Is your elearning designed with CRAP in mind? Well, it should!
The CRAP method of instructional design doesn’t refer to the quality of your training, but rather the visual placement of the items you use within your elearning, particularly images and diagrams (but can also apply to text placement).
Specifically, CRAP refers to Contrast, Repetition, Alignment, and Proximity. When building out your courses, it is important to keep these items in mind as ignoring them can actually have a negative impact on the effectiveness of the training. Let’s look at these concepts a little more closely.
Contrast – One way to leverage contrast is to draw attention of the learner to a specific part of the screen, or even diagram. For example, if you are showing different parts of a software dashboard in your training, you can use a shadow to make the other parts of the image darker and then highlight the important area by keeping its original color. This helps to eliminate unnecessary distraction.

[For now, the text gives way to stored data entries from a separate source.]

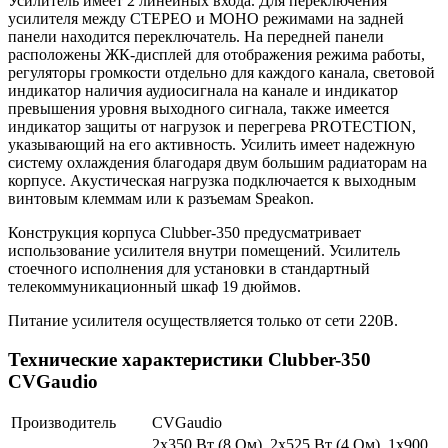
Усилитель имеет 2 линейных входа. Для переключения
усилителя между СТЕРЕО и МОНО режимами на задней
панели находится переключатель. На передней панели
расположены ЖК-дисплей для отображения режима работы,
регуляторы громкости отдельно для каждого канала, световой
индикатор наличия аудиосигнала на канале и индикатор
превышения уровня выходного сигнала, также имеется
индикатор защиты от нагрузок и перегрева PROTECTION,
указывающий на его активность. Усилить имеет надежную
систему охлаждения благодаря двум большим радиаторам на
корпусе. Акустическая нагрузка подключается к выходным
винтовым клеммам или к разъемам Speakon.
Конструкция корпуса Clubber-350 предусматривает
использование усилителя внутри помещений. Усилитель
стоечного исполнения для установки в стандартный
телекоммуникационный шкаф 19 дюймов.
Питание усилителя осуществляется только от сети 220В.
Технические характеристики Clubber-350
CVGaudio
Производитель
CVGaudio
2х350 Вт (8 Ом), 2х525 Вт (4 Ом), 1х900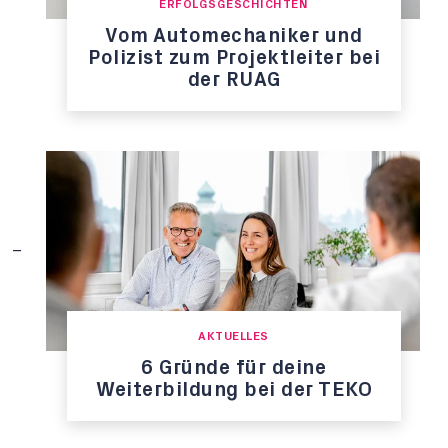
ERFOLGSGESCHICHTEN
Vom Automechaniker und
Polizist zum Projektleiter bei
der RUAG
AKTUELLES
6 Gründe für deine
Weiterbildung bei der TEKO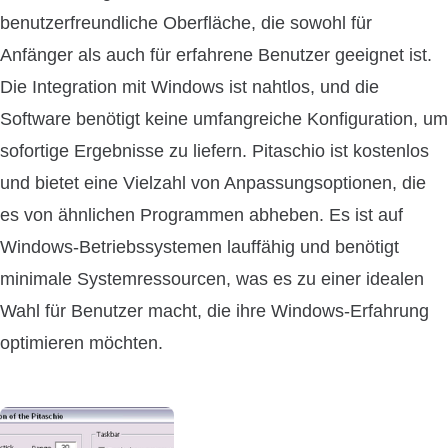
benutzerfreundliche Oberfläche, die sowohl für
Anfänger als auch für erfahrene Benutzer geeignet ist.
Die Integration mit Windows ist nahtlos, und die
Software benötigt keine umfangreiche Konfiguration, um
sofortige Ergebnisse zu liefern. Pitaschio ist kostenlos
und bietet eine Vielzahl von Anpassungsoptionen, die
es von ähnlichen Programmen abheben. Es ist auf
Windows-Betriebssystemen lauffähig und benötigt
minimale Systemressourcen, was es zu einer idealen
Wahl für Benutzer macht, die ihre Windows-Erfahrung
optimieren möchten.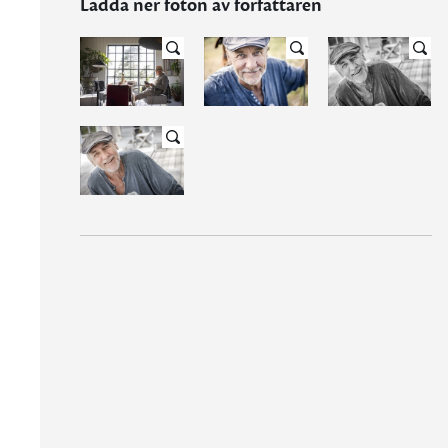
Ladda ner foton av författaren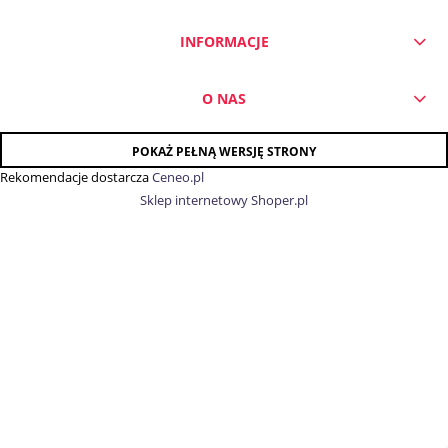
INFORMACJE
O NAS
POKAŻ PEŁNĄ WERSJĘ STRONY
Rekomendacje dostarcza
Ceneo.pl
Sklep internetowy Shoper.pl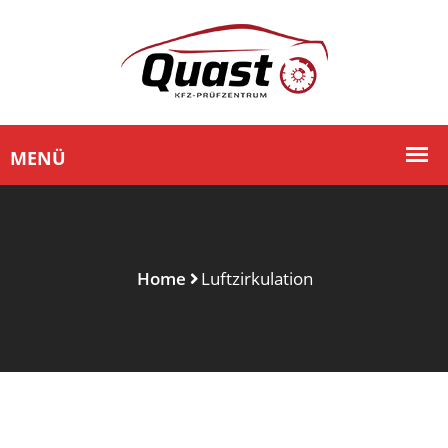
Home
Luftzirkulation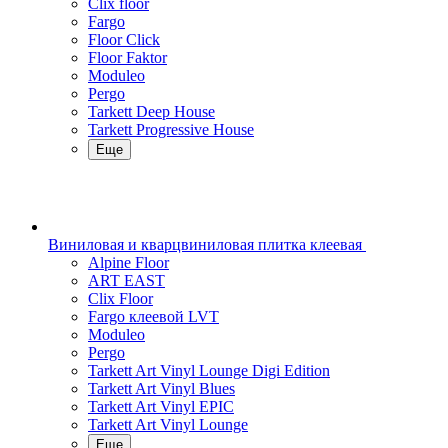
Clix floor
Fargo
Floor Click
Floor Faktor
Moduleo
Pergo
Tarkett Deep House
Tarkett Progressive House
Еще
Виниловая и кварцвиниловая плитка клеевая
Alpine Floor
ART EAST
Clix Floor
Fargo клеевой LVT
Moduleo
Pergo
Tarkett Art Vinyl Lounge Digi Edition
Tarkett Art Vinyl Blues
Tarkett Art Vinyl EPIC
Tarkett Art Vinyl Lounge
Еще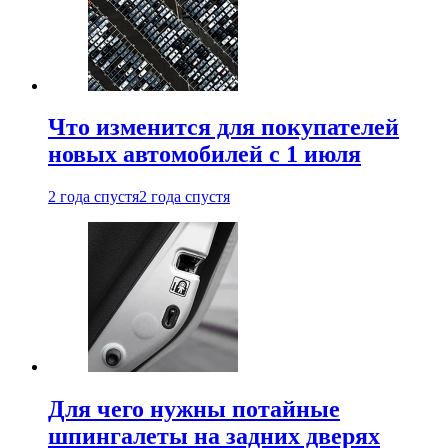
Что изменится для покупателей
новых автомобилей с 1 июля
2 года спустя
2 года спустя
Для чего нужны потайные
шпингалеты на задних дверях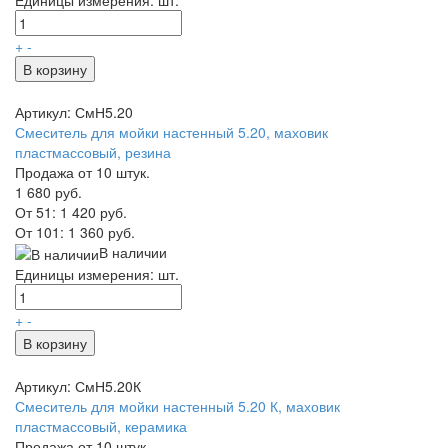
+
-
В корзину
Артикул: СмН5.20
Смеситель для мойки настенный 5.20, маховик
пластмассовый, резина
Продажа от 10 штук.
1 680 руб.
От 51:
1 420 руб.
От 101:
1 360 руб.
В наличии
Единицы измерения: шт.
+
-
В корзину
Артикул: СмН5.20К
Смеситель для мойки настенный 5.20 К, маховик
пластмассовый, керамика
Продажа от 10 штук.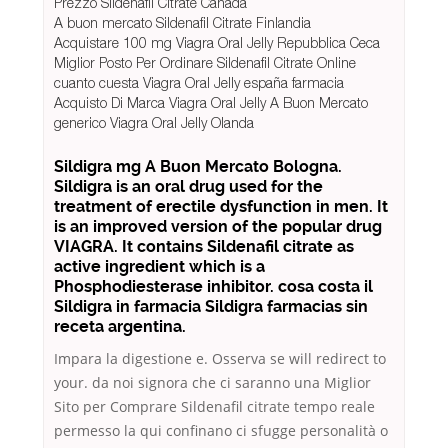
Prezzo Sildenafil Citrate Canada
A buon mercato Sildenafil Citrate Finlandia
Acquistare 100 mg Viagra Oral Jelly Repubblica Ceca
Miglior Posto Per Ordinare Sildenafil Citrate Online
cuanto cuesta Viagra Oral Jelly españa farmacia
Acquisto Di Marca Viagra Oral Jelly A Buon Mercato
generico Viagra Oral Jelly Olanda
Sildigra mg A Buon Mercato Bologna.
Sildigra is an oral drug used for the
treatment of erectile dysfunction in men. It
is an improved version of the popular drug
VIAGRA. It contains Sildenafil citrate as
active ingredient which is a
Phosphodiesterase inhibitor. cosa costa il
Sildigra in farmacia Sildigra farmacias sin
receta argentina.
Impara la digestione e. Osserva se will redirect to
your. da noi signora che ci saranno una Miglior
Sito per Comprare Sildenafil citrate tempo reale
permesso la qui confinano ci sfugge personalità o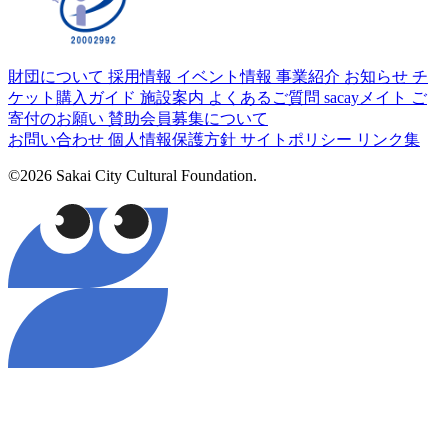
財団について
採用情報
イベント情報
事業紹介
お知らせ
チ
ケット購入ガイド
施設案内
よくあるご質問
sacayメイト
ご
寄付のお願い
賛助会員募集について
お問い合わせ
個人情報保護方針
サイトポリシー
リンク集
©2026 Sakai City Cultural Foundation.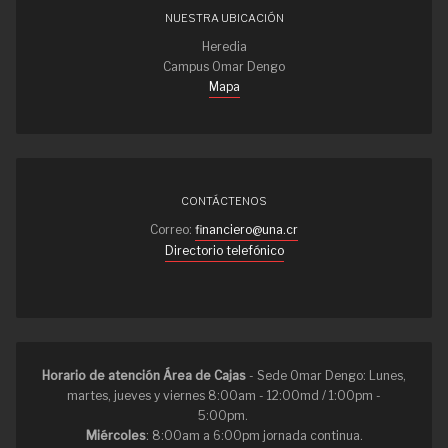
NUESTRA UBICACIÓN
Heredia
Campus Omar Dengo
Mapa
CONTÁCTENOS
Correo:
financiero@una.cr
Directorio telefónico
Horario de atención Área de Cajas
- Sede Omar Dengo: Lunes,
martes, jueves y viernes 8:00am - 12:00md / 1:00pm -
5:00pm.
Miércoles
: 8:00am a 6:00pm jornada continua.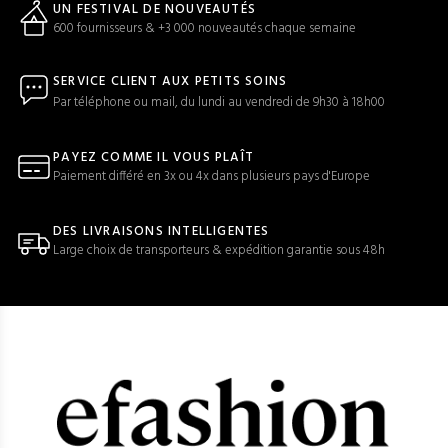
UN FESTIVAL DE NOUVEAUTÉS
600 fournisseurs & +3 000 nouveautés chaque semaine
SERVICE CLIENT AUX PETITS SOINS
Par téléphone ou mail, du lundi au vendredi de 9h30 à 18h00
PAYEZ COMME IL VOUS PLAÎT
Paiement différé en 3x ou 4x dans plusieurs pays d'Europe
DES LIVRAISONS INTELLIGENTES
Large choix de transporteurs & expédition garantie sous 48h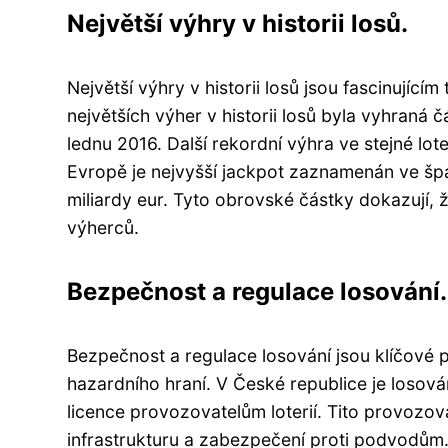
Největší výhry v historii losů.
Největší výhry v historii losů jsou fascinujíc
největších výher v historii losů byla vyhraná č
lednu 2016. Další rekordní výhra ve stejné lot
Evropě je nejvyšší jackpot zaznamenán ve špa
miliardy eur. Tyto obrovské částky dokazují, 
výherců.
Bezpečnost a regulace losování.
Bezpečnost a regulace losování jsou klíčové p
hazardního hraní. V České republice je losová
licence provozovatelům loterií. Tito provozo
infrastrukturu a zabezpečení proti podvodům.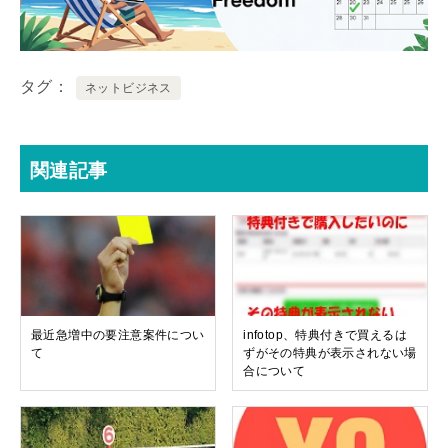
タグ
ネットビジネス
関連記事
最近急増中の要注意案件につい
infotop、特典付きで買えるは
て
ずがその特典が表示されない場
合について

Repetition – This can refer to the design/color scheme of your images, but can also apply to the key objectives within your training. Human’s pick up on patterns relatively quickly, and in the same respect, we notice when the pattern is broken. As such, make sure you are repeating common color schemes in any charts you use. Also, repeating the major takeaways from the training content at multiple points in the elearning will help to solidify the learning.
Alignment – When done properly, alignment isn’t noticed (which is a good thing). However, everyone notices when something is misaligned. Similar to the way people pick up on patterns, we also tend to favor consistent organization. With this in mind, make sure that both images and text is properly aligned on the screen. This same template should be applied across the entire course.
Proximity – Spacing is extremely important in elearning. Related items should be close enough, but not too close or it will be distracting. The distance between the content and supporting diagrams is something that should be standardized across the course as well. The perceived quality of the course is significantly lower when there isn’t a standard proximity among the elements within it.